Dettes, pensions, biens immobiliers… Est-on lié à notre ex à vie malgré le divorce ?
On se promet fidélité et soutien mutuel à vie. On construit un foyer. On bâtit une famille. On contracte des prêts immobiliers, des crédits à la consommation. Puis les disputes remplacent la lune de miel, le couple part à vau-l’eau, et on demande le divorce comme dans plus d’un mariage sur deux (selon les chiffres officiels de 2020).
Si juridiquement le fait de divorcer supprime tous les liens entre les deux anciens époux, restent les chaînes financières. Certains aspects doivent être pris en compte pour éviter les mauvaises surprises comme celle qui a pris de court Christelle Gillot, obligée de rembourser les 600.000 euros de dettes contractées par son ex-mari.
Des ex-époux solidaires devant la banque
Pendant le divorce, ce dernier ne s’est pas occupé de la désolidarisation des crédits. Une fois qu’il s’est retrouvé sans revenu, c’est donc vers son ex-femme que la banque s’est tournée pour le remboursement. Car quand l’un des époux contracte un crédit immobilier ou un prêt à la consommation, « tant qu’il n’est pas disproportionné par rapport au train de vie du ménage et contracté pour le bien du foyer », « les deux époux sont soumis à la solidarité », explique Anaïs Foix, avocate au barreau de Bordeaux et intervenant en droit de la famille.

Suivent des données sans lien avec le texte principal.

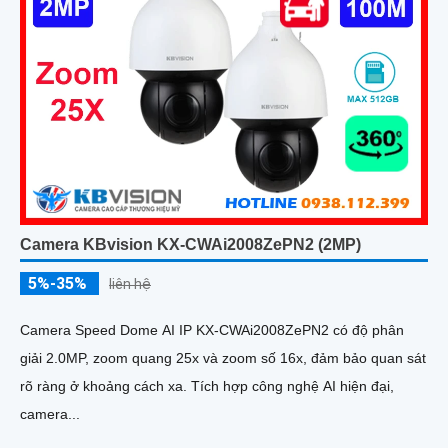
Camera KBvision KX-CWAi2008ZePN2 (2MP)
5%-35%
liên hệ
Camera Speed Dome AI IP KX-CWAi2008ZePN2 có độ phân
giải 2.0MP, zoom quang 25x và zoom số 16x, đảm bảo quan sát
rõ ràng ở khoảng cách xa. Tích hợp công nghệ AI hiện đại,
camera...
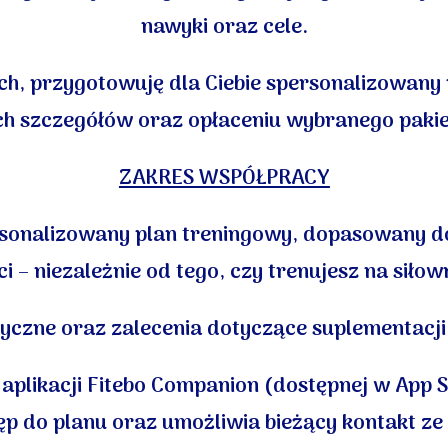
nawyki oraz cele.
ch, przygotowuję dla Ciebie spersonalizowany 
ch
szczegółów oraz opłaceniu wybranego paki
ZAKRES WSPÓŁPRACY
sonalizowany plan treningowy, dopasowany d
i – niezależnie od tego, czy trenujesz na siłow
czne oraz zalecenia dotyczące suplementacji,
likacji Fitebo Companion (dostępnej w App Sto
ęp do planu oraz umożliwia bieżący kontakt ze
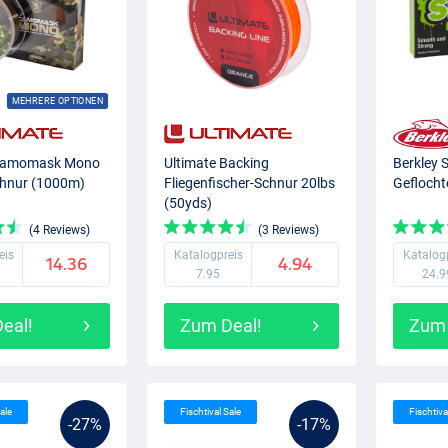
MEHRERE OPTIONEN
 Camomask Mono
Ultimate Backing
Berkley S
hnur (1000m)
Fliegenfischer-Schnur 20lbs
Geflocht
(50yds)
(4 Reviews)
(3 Reviews)
eis
Katalogpreis
Katalog
14.36
4.94
7.95
24.9
eal!
Zum Deal!
Zum 
ale
Fischtival Sale
Fischtiva
-27%
-17%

Cette solidarité ne s’annule pas au moment du divorce, il faut en faire la réclamation au créancier. « Quand elle prête à deux débiteurs, c’est intéressant pour la banque, donc quand on divorce, en demandant la désolidarisation des époux, on lui demande de se priver d’un des débiteurs, elle peut refuser si elle considère que la situation financière ne permet pas d’assurer le remboursement du crédit », précise l’avocate.
Et « même si un juge considère que c’est à l’autre époux de rembourser, cette décision de justice n’est pas opposable à la banque », ajoute Angélique Delagarde, du cabinet Jadde Avocats. Cette décision du juge offre seulement la possibilité de faire un recours contre son ex pour réclamer des dommages et intérêts. Mais c’est une autre démarche et si votre ex n’a plus de fonds, « c’est perdu », prévient-elle. L’avocate spécialisée en droit de la famille relève que si « en pratique, ce type de demandes de désolidarisation sont souvent faites en matières immobilières », c’est moins le cas sur les crédits à la consommation.
Concernant ces crédits, il existe une exception à la règle : si un des époux s’endette pour des biens qui ne sont pas dans l’intérêt de la famille, « par exemple une voiture hors de prix ou un sac à main de luxe, l’autre époux peut demander de ne pas payer », précise Angélique Delagarde.
Dettes fiscales et biens immobiliers
Autre lien qui peut subsister malgré le divorce : les dettes fiscales. C’est l’impôt qui est dû au Trésor public. « Sinon, ça serait trop facile de divorcer pour y échapper », soulève Angélique Delagarde.
La séparation des biens immobiliers peut aussi prendre du temps, surtout si les époux ou ex-époux ne sont pas d’accord sur la répartition. On peut alors se retrouver attaché à son ex pendant des mois, voire des années, parfois jusqu’au partage judiciaire qui laisse le soin à un juge de trancher.
Quand il y a des enfants à charge, la situation se complique. « Les enfants sont un sujet financier, en plus d’être un sujet moral pour les époux », pointe Anaïs Foix. Et « même quand ils sont majeurs, peuvent rester à charge s’ils font des études par exemple, le montant de la pension alimentaire peut être revu à la hausse, et quand il devient majeur, celui qui verse la pension peut vouloir la payer directement à l’enfant et là encore, cela peut entraîner une nouvelle procédure judiciaire », ajoute l’avocate bordelaise.
Notre dossier sur le divorce
Pour éviter les mauvaises surprises et les désagréments après le divorce, les époux doivent bien penser aux démarches de désolidarisation auprès de leurs créanciers et se mettre d’accord autant que possible sur la séparation des biens et les frais engagés pour leurs enfants. « Si on veut être protégé, le mieux c’est de solder ses crédits avant le divorce, il vaut mieux prévoir », conseille enfin Angélique Delagarde.